■ Task directions: Without any of the pictures, print every record below exactly.

★ ★ ★ ★ ★ ★ ★

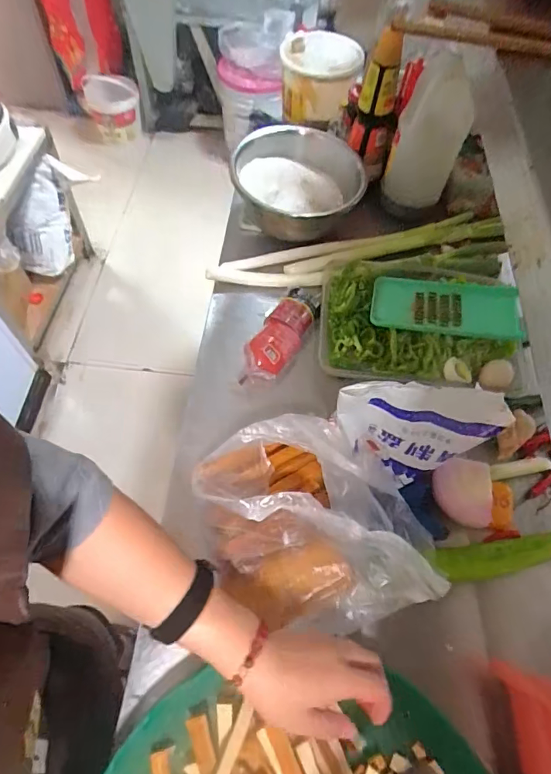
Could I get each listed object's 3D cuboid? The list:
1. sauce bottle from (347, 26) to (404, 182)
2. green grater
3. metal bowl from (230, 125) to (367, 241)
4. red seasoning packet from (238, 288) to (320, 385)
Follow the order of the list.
[{"bbox_3d":[0.199,-0.533,0.873,0.083,0.271,0.069,17,61,6],"label":"sauce bottle"},{"bbox_3d":[0.280,-0.131,0.743,0.234,0.026,0.117,8,58,8],"label":"green grater"},{"bbox_3d":[0.042,-0.393,0.867,0.238,0.100,0.281,-3,61,-5],"label":"metal bowl"},{"bbox_3d":[0.012,-0.086,0.702,0.066,0.039,0.197,24,62,10],"label":"red seasoning packet"}]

★ ★ ★ ★ ★ ★ ★

■ Finished exercise:
Could I get each listed object's 3D cuboid? The list:
1. sauce bottle from (347, 26) to (404, 182)
2. green grater
3. metal bowl from (230, 125) to (367, 241)
4. red seasoning packet from (238, 288) to (320, 385)
Follow the order of the list.
[{"bbox_3d":[0.199,-0.533,0.873,0.083,0.271,0.069,17,61,6],"label":"sauce bottle"},{"bbox_3d":[0.280,-0.131,0.743,0.234,0.026,0.117,8,58,8],"label":"green grater"},{"bbox_3d":[0.042,-0.393,0.867,0.238,0.100,0.281,-3,61,-5],"label":"metal bowl"},{"bbox_3d":[0.012,-0.086,0.702,0.066,0.039,0.197,24,62,10],"label":"red seasoning packet"}]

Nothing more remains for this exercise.